I mentioned cheerleaders as being essentially an advertisement for correct femininity- the implication is that there is some sort of reward, but there isn't. There are countless examples of how women in power get humiliated and derided in a gendered fashion for being too attractive or not attractive enough, but few examples work as well as Hillary Clinton and Sarah Palin. One had hate porn made of her, one was derided for being unnattractive. There is not any way for women to look "correct", to look or act or speak in a way that causes others to take her seriously. I think women should look and act in a way that is unconcerned with men (unless there is a threat of violence or poverty involved with being unconcerned). Thats what I do. Resembling myself instead of a 2D representation of what "sexy" women are supposed to look like isn't "ignoring my sexuality", as Andrea asserts. Shaving and putting on cosmetics has nothing to do with being a woman or being sexy, it has to do with what we all read in a magazine or saw on television about it for our whole lives. If I had grown up somewhere else or at a different time it would probably involve a bunch of completely different weird and painful rituals. It keeps women busy and hungry and dependent for self worth, and it gives men a way to have power over any woman he encounters. He is the arbiter of her fuckability, and she is supposed to take it pretty seriously no matter how she is rated. It sells a lot of shit as well, which cements the usefulness of beauty stereotypes in our capitalist society. Being conventionally sexy takes a lot of time and money for most people, and there has to be some sort of reward at the end in order to make women want that.
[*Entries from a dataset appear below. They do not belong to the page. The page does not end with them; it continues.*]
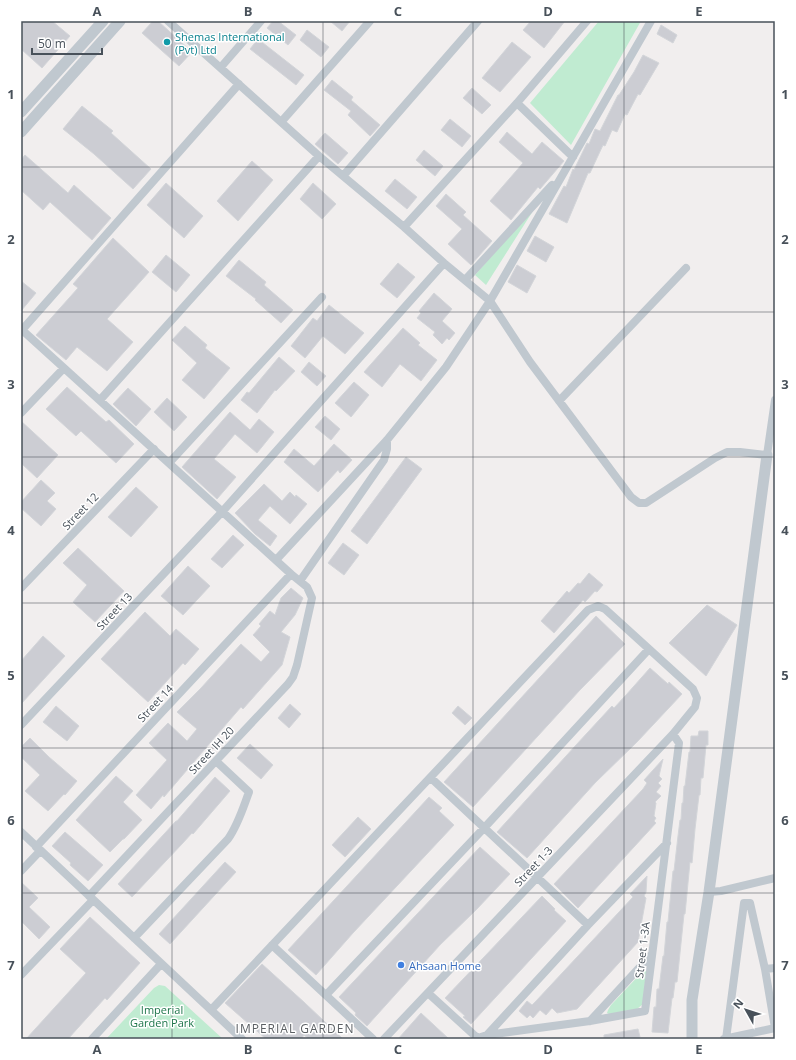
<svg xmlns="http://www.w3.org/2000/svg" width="796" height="1060" font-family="'Open Sans',sans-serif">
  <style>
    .green { fill: #c0ebd1 }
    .building { fill: #cccdd3; stroke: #d3d5d9 }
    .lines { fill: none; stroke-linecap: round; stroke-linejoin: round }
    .minor { stroke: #c0c8cf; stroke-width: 8 }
    .tertiary { stroke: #c0c8cf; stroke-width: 11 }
    .grid { fill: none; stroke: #48515a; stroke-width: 1; stroke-opacity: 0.55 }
    .culture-dot { fill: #0f9aa8; stroke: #fff; stroke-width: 1.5 }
    .shop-dot { fill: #3f7fe0; stroke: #fff; stroke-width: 1.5 }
    .labels { text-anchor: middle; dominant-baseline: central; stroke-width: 3; stroke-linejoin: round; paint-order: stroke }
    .culture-label { font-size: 11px; fill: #0d838f; stroke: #fff; text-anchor: start }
    .street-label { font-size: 11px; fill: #48515a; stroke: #fff }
    .shop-label { font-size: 11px; fill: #366cbe; stroke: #fff; text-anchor: start }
    .park-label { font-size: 11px; fill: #1e764b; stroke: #fff }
    .neighbourhood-label { font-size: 12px; letter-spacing: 1px; fill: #5b5f63; stroke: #fff }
    .neatline { fill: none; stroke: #48515a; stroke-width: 1.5 }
    .grid-label { font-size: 13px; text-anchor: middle; font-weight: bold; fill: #48515a }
  </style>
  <rect width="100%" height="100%" fill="#f1eeee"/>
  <path class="green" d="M599 21H641L571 145 530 103Z
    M538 203 486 285 475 275Z
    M643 971H646L643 1004 637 1009 609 1014 607 1013 608 1010 611 1005Z
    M159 985 165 986 223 1039H106L154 988Z"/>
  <path class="building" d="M21 21H52L70 36 42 68 21 49Z
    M153 21H158L192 52 179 66 142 33Z
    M273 21H278L296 35 288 45 267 28Z
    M330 21H350L342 31Z
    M531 21H565L544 48 523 30Z
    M661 25 677 35 673 43 657 34Z
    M307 30 329 47 321 57 300 40Z
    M258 39 304 75 296 85 250 49Z
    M512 42 531 57 500 92 482 78Z
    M643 55 659 63 640 95 638 94 627 115 625 114 617 132 612 130 605 146 603 145 590 173H588L567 223 549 214 564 186 566 187 573 169 574 170 587 143 589 144 595 129 600 131 618 95H619L634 72Z
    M332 80 353 97 351 100 380 125 370 136 348 115 351 111 324 90Z
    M472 88 491 105 482 114 463 98Z
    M82 106 113 131 111 133 151 169 133 189 94 154 63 129Z
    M450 119 471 136 462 147 441 130Z
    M507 132 532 154 542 142 564 161 540 189 538 187 511 220 490 201 523 163 499 142Z
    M325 133 348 153 338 164 315 144Z
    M424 150 443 166 435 176 416 160Z
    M25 155 68 193 74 185 111 218 92 240 50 202 43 210 21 190V160Z
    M252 161 273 180 238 221 217 201Z
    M395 179 417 197 407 209 385 191Z
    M166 183 203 216 184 238 147 205Z
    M313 183 336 204 322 219 300 199Z
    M446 194 466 212 463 215 492 241 471 265 448 244 462 229 436 206Z
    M535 236 554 247 546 262 527 251Z
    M113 238 149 272 107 319 133 342 107 371 77 347 66 360 36 335 78 288 73 284Z
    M166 255 190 275 176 292 152 272Z
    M239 260 266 282 264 285 293 310 281 323 255 300 256 299 226 276Z
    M398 263 415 277 397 298 380 284Z
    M517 265 536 276 527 293 508 282Z
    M21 281 36 293 21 311Z
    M434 293 452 309 442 321 455 333 449 340 447 338 442 344 433 335 435 332 417 318 421 313 419 311Z
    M329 305 364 333 345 354 323 336 305 358 291 346 313 318 317 321Z
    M185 326 207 345 205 348 230 368 204 399 182 380 197 363 172 340Z
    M403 328 420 343 418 345 437 360 421 381 400 364 382 387 364 372Z
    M279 357 295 371 276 391 275 390 257 413 241 400 247 392 249 393Z
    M309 362 326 376 317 386 301 372Z
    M354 382 369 395 351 417 335 403Z
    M67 387 106 422 109 420 134 444 116 463 81 431 76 436 46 409Z
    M128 388 151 409 136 426 113 404Z
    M167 398 187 417 174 431 154 412Z
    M230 412 250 430 259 419 274 432 257 453 235 434 224 447 214 459 236 477 217 499 182 467Z
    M325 416 340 429 331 440 315 427Z
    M21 421 58 455 37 478 21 463Z
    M334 444 352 460 340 473 338 470 318 492 284 462 294 449 314 466Z
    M406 457 422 469 367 544 351 531Z
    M41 480 55 493 47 501 56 509 41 526 21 508V502Z
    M264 484 282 501 290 492 295 497 296 495 307 504 290 524 270 506 258 520 277 536 270 546 255 534 235 513Z
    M136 487 158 507 131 537 108 517Z
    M233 535 244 545 222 568 211 559Z
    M343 543 359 555 344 575 328 563Z
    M78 548 124 591 95 622 73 602 87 585 63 563Z
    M188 566 210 586 183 615 161 596Z
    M589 573 603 585 597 592 595 591 585 602 583 600 554 633 541 621 567 591 569 593 578 583 580 584Z
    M291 588 303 598 295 615 281 632 290 637 282 665 243 709 241 707 222 729 164 797 163 795 151 809 136 795 167 760 149 743 168 723 187 741 197 729 177 712 201 688 241 644 261 662 270 652 253 635 261 626 259 624 270 611 275 615 281 598Z
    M707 605 737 625 706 676 669 643Z
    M145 612 170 636 176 629 199 649 185 665 183 663 148 702 101 659Z
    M596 616 625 644 580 690 473 807 444 782Z
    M43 636 65 656 21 704V661Z
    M650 668 668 684 669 682 682 694 637 742 595 783 527 858 497 832 576 745 612 706 614 708 626 695Z
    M290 704 301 714 289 728 278 718Z
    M56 706 79 726 67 741 43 722Z
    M458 706 472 718 465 725 452 713Z
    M699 731H708V745H706L703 778H701L700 795H699L695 829 692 863 690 862 685 914H684L677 982H675L673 998H672L668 1033 652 1032 654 1007H656L657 989H659L663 956H664L667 922H668L673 871H674L678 836 680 820H681L682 803H683L684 786H685L689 752H690L691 736H698Z
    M30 738 49 757 77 781 65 795 64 794 48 811 25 791 40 775 21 757V747Z
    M250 744 273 765 261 779 237 758Z
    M663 759 659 776 662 779 658 783 661 786 656 792 661 796 655 802 656 803 654 816 656 818 654 821 656 823 578 908 554 884 643 789 647 783 644 780Z
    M116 776 133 791 123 802 142 820 124 839H123L110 852 76 820Z
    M215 777 230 791 193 834 192 833 182 844 132 897 118 884 176 821H177Z
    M429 797 442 808 439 811 454 825 353 933 316 975 288 950Z
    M358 817 371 829 345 857 332 845Z
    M65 832 103 865 88 881 70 865 71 863 52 846Z
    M480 847 510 874 476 910 440 945 367 1026 355 1015 356 1013 339 997Z
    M225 862 236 872 170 944 159 934Z
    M647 876 646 892 644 896 646 898 638 942 577 1009 557 1013 552 1008 546 1015 540 1010 533 1018 530 1015 527 1018 519 1011 527 1001 532 1005 536 1001 633 897 630 894Z
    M21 882 38 898 29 907 50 927 39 939 21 921Z
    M542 896 555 909 554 910 566 921 471 1024 463 1017 465 1016 445 998Z
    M90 917 140 963 107 1000 105 998 68 1039H26L86 973 60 949Z
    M262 964 305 1003 343 1039H309L304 1035 301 1039H266L225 1003Z
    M421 1013 449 1039H398Z
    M638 1029 640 1037 632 1039H604V1035Z"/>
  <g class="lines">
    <path class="minor" d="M168 21 319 156 404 227 444 263 490 301 530 362 631 497 639 503H646L715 458 727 452H740L767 455 775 400
      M221 67 261 21
      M517 103 573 157
      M282 121 370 21
      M343 176 478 21
      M404 227 517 103 587 21
      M465 280 552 185
      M21 329 291 574 307 587 312 598 297 665 293 677 288 684 89 896
      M22 330 239 84
      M100 400 319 156
      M559 401 686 268
      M21 413 64 368
      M169 463 322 297
      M276 560 387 440 446 367 490 301 651 21
      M300 581 384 460 387 449V440
      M21 588 154 449
      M21 725 222 512 444 263
      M431 778 588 925
      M21 832 242 1039
      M36 847 291 574
      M21 871 40 851
      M709 892 721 891 775 878
      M134 938 228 839C238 825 243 808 249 792L216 761
      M272 945 373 1039
      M765 969 775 968
      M21 975 93 900
      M428 993 473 1034 478 1038 487 1035 588 925 667 843
      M326 995 485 827 649 649
      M211 1010 588 610 598 606 605 609 693 689 697 698 695 707 673 734 384 1039
      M590 1021 652 954
      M487 1035 590 1021 645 1011 679 743 673 734
      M92 1039 161 964
      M724 1039 775 1028
      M726 1039 744 903H750L765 969 775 1028"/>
    <path class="tertiary" d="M21 112 103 21
      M21 132 120 21
      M692 1039V1000L709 892 767 455"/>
  </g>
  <path class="grid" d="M172 21V1039M323 21V1039M473 21V1039M624 21V1039M21 167H775M21 312H775M21 457H775M21 603H775M21 748H775M21 893H775"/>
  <circle class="culture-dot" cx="167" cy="42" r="4"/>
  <circle class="shop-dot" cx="401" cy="965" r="4"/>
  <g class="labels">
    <g class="culture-label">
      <text x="175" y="36">Shemas International<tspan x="175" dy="13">(Pvt) Ltd</tspan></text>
    </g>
    <g class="street-label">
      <text transform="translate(80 511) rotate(-46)">Street 12</text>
      <text transform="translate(114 611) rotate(-47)">Street 13</text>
      <text transform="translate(155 703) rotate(-47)">Street 14</text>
      <text transform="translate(211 750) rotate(-47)">Street IH 20</text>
      <text transform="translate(533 866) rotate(-47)">Street 1-3</text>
      <text transform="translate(642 950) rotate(-83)">Street 1-3A</text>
    </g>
    <g class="shop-label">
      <text x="409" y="965">Ahsaan Home</text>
    </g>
    <g class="park-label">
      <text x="162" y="1009">Imperial<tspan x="162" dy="13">Garden Park</tspan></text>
    </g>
    <g class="neighbourhood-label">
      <text x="295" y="1028">IMPERIAL GARDEN</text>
    </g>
  </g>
  <rect width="796" height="1060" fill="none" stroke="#ffffff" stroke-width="44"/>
  <g transform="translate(746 1010) rotate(309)" stroke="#ffffff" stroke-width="3" paint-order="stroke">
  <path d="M0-3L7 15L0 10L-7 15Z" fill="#48515a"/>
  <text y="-6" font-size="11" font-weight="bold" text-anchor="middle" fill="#48515a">N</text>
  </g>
  <path d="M32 48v6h70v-6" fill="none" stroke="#48515a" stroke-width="2"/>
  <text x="38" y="48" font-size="12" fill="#48515a" stroke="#ffffff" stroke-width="3" paint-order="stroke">50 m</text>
  <rect x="22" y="22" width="752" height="1016" class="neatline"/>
  <g class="grid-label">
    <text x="97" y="16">A</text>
    <text x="248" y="16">B</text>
    <text x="398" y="16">C</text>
    <text x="548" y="16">D</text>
    <text x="699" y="16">E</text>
    <text x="11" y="99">1</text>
    <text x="785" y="99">1</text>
    <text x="11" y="244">2</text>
    <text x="785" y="244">2</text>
    <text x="11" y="389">3</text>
    <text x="785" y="389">3</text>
    <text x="11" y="535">4</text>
    <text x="785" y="535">4</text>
    <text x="11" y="680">5</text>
    <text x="785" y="680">5</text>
    <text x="11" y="825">6</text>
    <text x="785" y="825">6</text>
    <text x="11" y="970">7</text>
    <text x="785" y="970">7</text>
    <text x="97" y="1054">A</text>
    <text x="248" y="1054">B</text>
    <text x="398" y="1054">C</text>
    <text x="548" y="1054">D</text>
    <text x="699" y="1054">E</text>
  </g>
</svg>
There isn't a real one- the ones we are all sold as young women are illusory.There isn't a appearance requirement for finding partners (or not) or having great sex. Wanting to have a bunch of sex isn't even what everyone wants to do with their time. We have been sold that idea, in such a powerful way that the majority of people who analyze the problem don't acknowledge the beliefs- they are supposed to be a given, a foundation that everyone can agree on.
Being smart and conventionally sexy is more about blending existing stereotypes than actually defying any of them, and it sure as fuck helps men more than women. They get more fuck meat to stare at and more reason to give women unwilling to conform more shit. If that is a solution, I want no part in it.